**THE PROBLEM**
Set down exactly the lines from the one containing "left shoulder: (131, 153)" to the final line of the records below, with every picture omitted.

[Collected data]
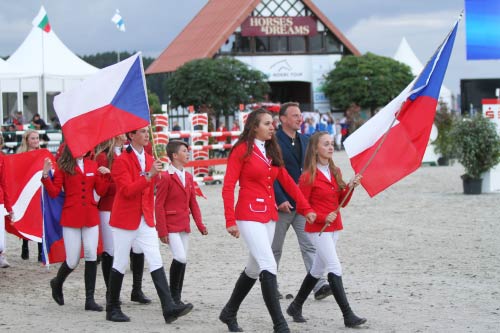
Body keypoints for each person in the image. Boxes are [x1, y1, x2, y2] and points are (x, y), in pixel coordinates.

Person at [219, 109, 316, 333]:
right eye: (267, 124)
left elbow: (289, 182)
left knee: (254, 269)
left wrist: (306, 207)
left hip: (269, 215)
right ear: (254, 127)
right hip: (247, 214)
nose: (272, 127)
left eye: (272, 123)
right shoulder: (241, 150)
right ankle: (280, 325)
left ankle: (229, 312)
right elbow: (228, 186)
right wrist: (229, 220)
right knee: (269, 264)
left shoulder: (271, 149)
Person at [106, 126, 193, 323]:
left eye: (147, 132)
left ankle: (168, 306)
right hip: (125, 219)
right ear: (131, 135)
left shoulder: (148, 157)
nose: (147, 135)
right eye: (142, 132)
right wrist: (150, 175)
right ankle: (112, 308)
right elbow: (127, 191)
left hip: (145, 217)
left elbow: (149, 187)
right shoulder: (121, 161)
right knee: (119, 262)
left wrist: (155, 177)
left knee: (155, 259)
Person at [286, 131, 366, 328]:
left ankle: (295, 306)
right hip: (317, 229)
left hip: (334, 227)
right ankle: (348, 315)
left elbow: (342, 203)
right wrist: (321, 217)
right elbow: (302, 205)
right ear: (315, 149)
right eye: (326, 144)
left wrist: (351, 187)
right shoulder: (307, 177)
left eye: (331, 144)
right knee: (334, 267)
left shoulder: (335, 171)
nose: (331, 147)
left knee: (317, 269)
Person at [271, 102, 331, 301]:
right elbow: (271, 174)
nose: (300, 118)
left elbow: (309, 171)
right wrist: (279, 198)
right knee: (275, 248)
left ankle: (319, 285)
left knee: (309, 245)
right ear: (283, 119)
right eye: (295, 115)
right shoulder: (273, 141)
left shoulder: (305, 140)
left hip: (303, 203)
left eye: (300, 115)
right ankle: (270, 286)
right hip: (281, 205)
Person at [42, 145, 111, 311]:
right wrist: (45, 175)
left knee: (91, 254)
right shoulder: (62, 167)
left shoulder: (92, 165)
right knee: (72, 260)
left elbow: (100, 190)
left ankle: (90, 300)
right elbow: (53, 192)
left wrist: (106, 176)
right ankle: (57, 282)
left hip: (90, 215)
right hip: (71, 216)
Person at [95, 135, 151, 305]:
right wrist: (115, 176)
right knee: (112, 251)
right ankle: (111, 292)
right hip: (109, 205)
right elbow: (103, 186)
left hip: (131, 205)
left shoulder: (131, 153)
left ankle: (137, 289)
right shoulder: (104, 156)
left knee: (138, 248)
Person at [155, 140, 207, 306]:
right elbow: (159, 204)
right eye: (184, 151)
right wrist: (161, 230)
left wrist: (200, 224)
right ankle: (173, 298)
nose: (188, 153)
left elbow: (193, 203)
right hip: (170, 225)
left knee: (182, 260)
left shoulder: (189, 176)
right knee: (180, 257)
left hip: (184, 223)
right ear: (174, 155)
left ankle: (175, 296)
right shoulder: (165, 177)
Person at [17, 130, 43, 262]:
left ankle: (40, 250)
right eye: (33, 138)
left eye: (37, 138)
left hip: (39, 189)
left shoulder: (42, 154)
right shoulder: (21, 154)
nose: (36, 141)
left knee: (39, 219)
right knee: (28, 217)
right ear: (27, 140)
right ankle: (25, 245)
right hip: (27, 190)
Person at [0, 135, 13, 268]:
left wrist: (8, 206)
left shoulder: (2, 158)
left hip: (0, 200)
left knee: (1, 239)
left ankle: (1, 254)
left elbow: (4, 182)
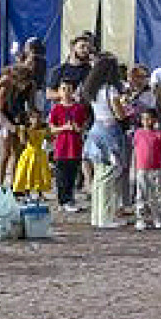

**EXERCISE RESPONSE**
left shoulder: (131, 153)
left ankle: (137, 289)
right shoulder: (104, 156)
left knee: (138, 248)
Person at [155, 140, 207, 306]:
right elbow: (159, 204)
right eye: (184, 151)
right wrist: (161, 230)
left wrist: (200, 224)
right ankle: (173, 298)
nose: (188, 153)
left elbow: (193, 203)
right hip: (170, 225)
left knee: (182, 260)
left shoulder: (189, 176)
right knee: (180, 257)
left hip: (184, 223)
right ear: (174, 155)
left ankle: (175, 296)
right shoulder: (165, 177)
Person at [17, 130, 43, 262]:
left ankle: (40, 250)
right eye: (33, 138)
left eye: (37, 138)
left hip: (39, 189)
left shoulder: (42, 154)
right shoulder: (21, 154)
nose: (36, 141)
left knee: (39, 219)
right knee: (28, 217)
right ear: (27, 140)
right ankle: (25, 245)
right hip: (27, 190)
Person at [0, 135, 13, 268]:
left wrist: (8, 206)
left shoulder: (2, 158)
left hip: (0, 200)
left knee: (1, 239)
left ankle: (1, 254)
left elbow: (4, 182)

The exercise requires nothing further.